La protagonista de la novela que hoy nos ocupa se llama Anne, como la propia Ernaux. Ignoro si la historia que cuenta es ficción o una historia real. Supongo que todo al mismo tiempo, pero la verdad es que de puro universal, da un poco igual. Anne tiene quince años: la edad más difícil inventada por el hombre porque a los quince uno siente y espera ser tratado como si tuviera dieciséis, frente a la obtusa opinión de tu santa madre que vive empecinada en los catorce, quizá porque sabe que de aquí en adelante ya solo finales y derrotas.
Pero estoy divagando y quería ser breve. Parece que la novela trata sobre demasiadas cosas pero lo que ocurre simplemente es que toca demasiados palos. La perdida, ya sea sexual, ya de otro tipo, es, en rigor, la gran protagonista. Ocurre que ocurre cuando ocurre, esto es, a los quince, que es cuando todo termina y empieza a la vez; cuando tu universo se desmorona, etcétera. Tus padres pasan de ser tus padres para ser historia; tus amigos tienen sus propios y tus mismos problemas y llega el momento de abrirse a la política como una flor (o no) y cambiar cromos por slogans (o no) y frases hechas (siempre). Y es en ese instante, en ese preciso instante, durante ese aturdimiento general, que surgen las nuevas relaciones y urge afrontar la sexualidad que, aunque no es igual para unos que para otros, tiene lugar en el mismo espacio y en el mismo momento y lidia tú con las carencias afectivas, informativas o intelectuales de otros. No saber relacionarte es una discapacidad. Arréglalo o date al onanismo pero juegues con otros, mamón.

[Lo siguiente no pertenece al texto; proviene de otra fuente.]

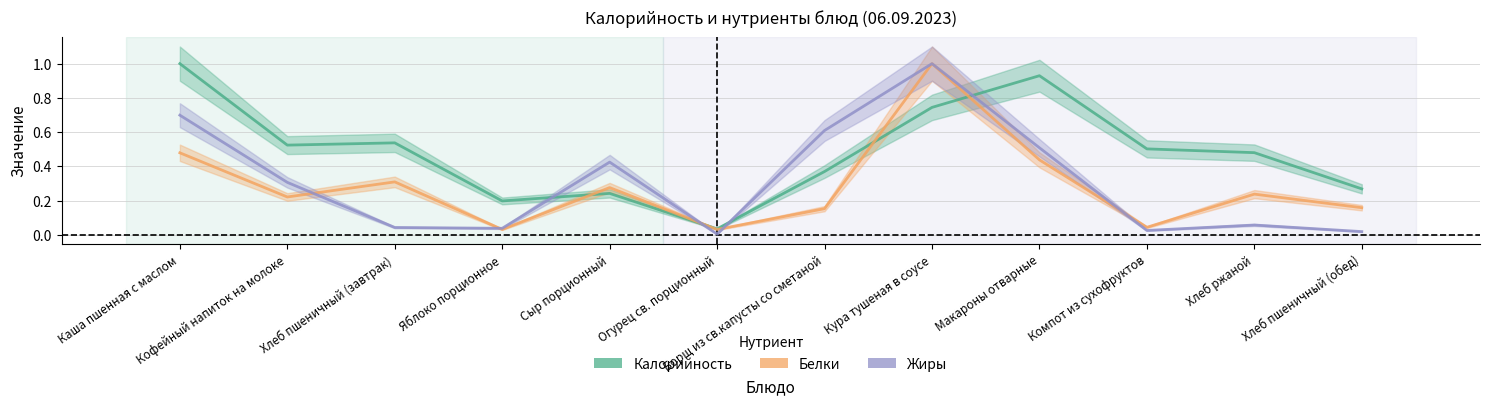

What is the label of the 11th point from the left?

Хлеб ржаной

Anne, como buena adolescente, se abre al nuevo mundo que surge de las cenizas del anterior: un mundo luminoso a la vez que oscuro, incierto en ocasiones y demoledor siempre. Anne descubre por la malas que los hombres son monstruos de tres piernas que piensan poco y mal porque aquello hierve y parece que solo se alivie con baños de vírgenes.
Anne aprende a reconocer todo esto por las malas. Me refiero a todo: la vida, el sexo, los monstruos. Esta no-novela habla ese lugar común que marca a sangre y fuego.
«Lo más horrible era haber creído ver un atisbo de libertad con ellos, decían es malsano ser virgen, y hay que destruir la sociedad; vi la libertad un día soleado, en la cama, un día como este; menuda libertad de chichinabo. Ellos también tenían unas normas y yo no las conocía. Lloraba a moco tendido en mi bici. Era realmente duro verme fuera de un código que ni siquiera había imaginado. Era imposible que le sucedieran cosas semejantes a un chico, chicas que se ensañaran con él, que lo humillasen hasta volverlo loco. Me dio por pensar que me había saltado algo, unas reglas, no las de los padres ni las de la escuela, sino esas que estipulaban qué tenía que hacer con mi cuerpo. Deberían facilitarse las normas de lo que está prohibido y lo que no, luego cada cual elegiría y sabría a qué atenerse si escogía lo prohibido. Sobre todo cuando se es hija única. Cómo suponer que los chicos piensan y sienten distinto que yo. Todos me daban asco, me veía metiendo las manos en la taza amarillenta del váter para limpiarme el vaquero, los veía a todos chorreando esa cosa, y los coches avanzaban por la carretera nacional, algunos tocándome el claxon cuando me adelantaban, los muy cerdos».